A rather quirky, funny and sometimes daunting look in to the life of someone who has a lot of health problems but does their best to keep positive. Punctuated by guinea pigs, anime, superheroes, transforming robots and cross stitching.

I started this blog to tell my story, about who I am and what I do. On top of the health problems and raising awareness for those, I also use my blog as a way to help promote other causes, particularly ones which affect the most vulnerable. I live with a number of different and complex health problems but I refuse to let anything get me down. I know how it feels to be discriminated against or thrown aside. This is me. This is my life. I live it and do what I want with it. Nature sets the limitations. We set the boundaries.

About Me:

A blog about life. I live with Type 1 Brittle Asthma, Bi-Polar Disorder, Obsessive Compulsive Disorder as well as Various Allergies, Neutropenia, Crohns Disease (my IBS was rediagnosed as Crohns), Osteo and Rheumatoid Arthritis, PCOS and Osteoporosis and Heredetary Spastic Paraplegia. I have recently also been diagnosed with Sleep Apnea (which makes me stop breathing in my sleep) I live with these conditions, but I refuse to let them keep me down and out. I still try and make the most of my days despite being so poorly and having to rely on my wheelchair, nebulisers, nearly 50 pills a day and 2l/min of oxygen and CPAP.

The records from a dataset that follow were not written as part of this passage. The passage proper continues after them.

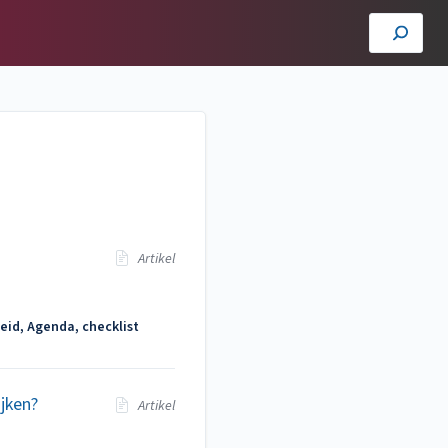
Artikel
eid, Agenda, checklist
jken?
Artikel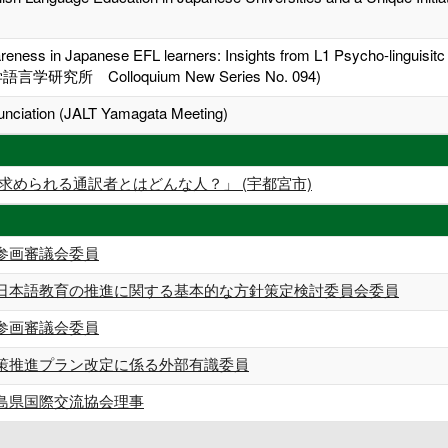
reness in Japanese EFL learners: Insights from L1 Psycho-linguisit
学研究所 Colloquium New Series No. 094)
onunciation (JALT Yamagata Meeting)
求められる通訳者とはどんな人？」 (宇都宮市)
参画審議会委員
日本語教育の推進に関する基本的な方針策定検討委員会委員
参画審議会委員
策推進プラン改定に係る外部有識委員
島県国際交流協会理事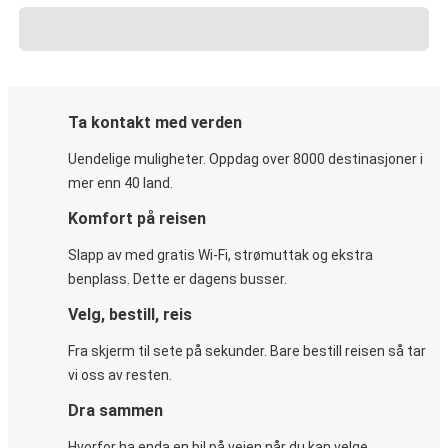
Ta kontakt med verden
Uendelige muligheter. Oppdag over 8000 destinasjoner i
mer enn 40 land.
Komfort på reisen
Slapp av med gratis Wi-Fi, strømuttak og ekstra
benplass. Dette er dagens busser.
Velg, bestill, reis
Fra skjerm til sete på sekunder. Bare bestill reisen så tar
vi oss av resten.
Dra sammen
Hvorfor ha enda en bil på veien når du kan velge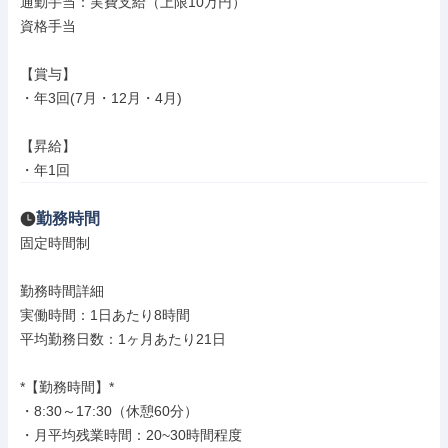
通勤手当：実費支給（上限10万円）

資格手当

【賞与】

・年3回(7月・12月・4月)

【昇給】

・年1回
勤務時間
固定時間制

勤務時間詳細

実働時間：1日あたり8時間

平均勤務日数：1ヶ月あたり21日

*【勤務時間】*

・8:30～17:30（休憩60分）

・月平均残業時間：20~30時間程度
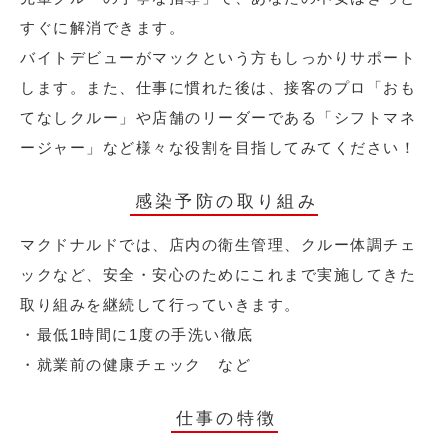
すぐに解消できます。
バイトデビューがマックという方もしっかりサポート
します。また、仕事に慣れた後は、接客のプロ「おも
てなしクルー」や店舗のリーダーである「シフトマネ
ージャー」など様々な役割を目指してみてください！
感染予防の取り組み
マクドナルドでは、店内の衛生管理、クルー体調チェ
ックなど、安全・安心のためにこれまで実施してきた
取り組みを継続して行っていきます。
・最低1時間に1度の手洗い徹底
・就業前の健康チェック など
仕事の特徴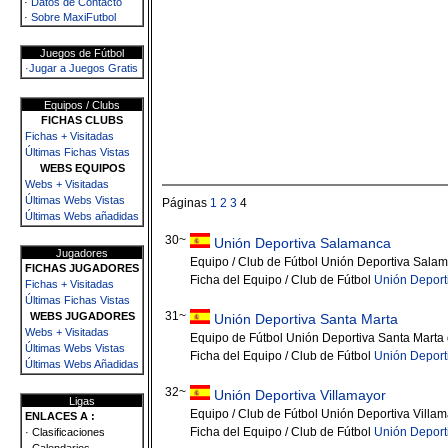
·
Datos de Contacto
·
Sobre MaxiFutbol
Juegos de Fútbol
·Jugar a Juegos Gratis
Equipos / Clubs
FICHAS CLUBS
Fichas + Visitadas
Últimas Fichas Vistas
WEBS EQUIPOS
Webs + Visitadas
Últimas Webs Vistas
Páginas
1
2
3
4
Últimas Webs añadidas
30~
Unión Deportiva Salamanca
Jugadores
Equipo / Club de Fútbol Unión Deportiva Sala
FICHAS JUGADORES
Ficha del Equipo / Club de Fútbol
Unión Deport
Fichas + Visitadas
Últimas Fichas Vistas
31~
WEBS JUGADORES
Unión Deportiva Santa Marta
Webs + Visitadas
Equipo de Fútbol Unión Deportiva Santa Marta
Últimas Webs Vistas
Ficha del Equipo / Club de Fútbol
Unión Deport
Últimas Webs Añadidas
32~
Unión Deportiva Villamayor
Ligas
Equipo / Club de Fútbol Unión Deportiva Villa
ENLACES A :
Ficha del Equipo / Club de Fútbol
Unión Deport
· Clasificaciones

I'll flap my broken wings and erase it all someday... You'll see.

Monday 22 November 2010

OWWWWWWWWWW.....

OK, I fell asleep last night not feeling too bad, yeah, I was tired and had a headache, but I put it all down to one of those things, it is flu season after all and I couldn't get my flu jab this year because I was too ill with another of those infections that I pick up all too easily.

This morning dawned and I woke up feeling hot, sweaty and aching from head to foot, sounds like a barrel of laugh doesn't it. I was shivering so decided to check my temperature again, usually a sure fire way of knowing if I am coming down with something. 38.4 degrees...lovely. I think as I take some paracetamol and snuggle down in bed. This actually explains a lot, why I just can't focus or keep my head in the game today. This could start getting interesting, especially as I am due to be paid my ESA on Wednesday, so need to go out and rustle up some grub for the week ahead.

Now, there is a minefield. ESA, Employment and Support Allowance, the DWP's way of streamlining Income Support and Incapacity Benefit in to one thing. Supposedly to speed up the system, although to be honest, I am not sure that that has worked. To be honest, I was quite happy to carry on looking for work, even though I never feel that well these days and sadly, its like I have almost forgotten what not feeling like hell felt like, oh well, one mustn't complain. I just want to get on with it really, but I suppose I need to accept my lot, the sooner I accept, maybe the sooner I can just adapt and start moving forward, I guess it just feels like I'm being pigeon-holed in this situation  whether I want it or not.

I notice my thoughts are a bit bleak this morning, I'm putting it down to feeling completely and utterly bored and fed up so I guess I am sorry if this seems a little blegh, but I feel blegh in myself. But on a positive note, I may have worked out how to set up my little joke that I have in store, so watch this space, I promise it will be VERY funny if I can pull this off.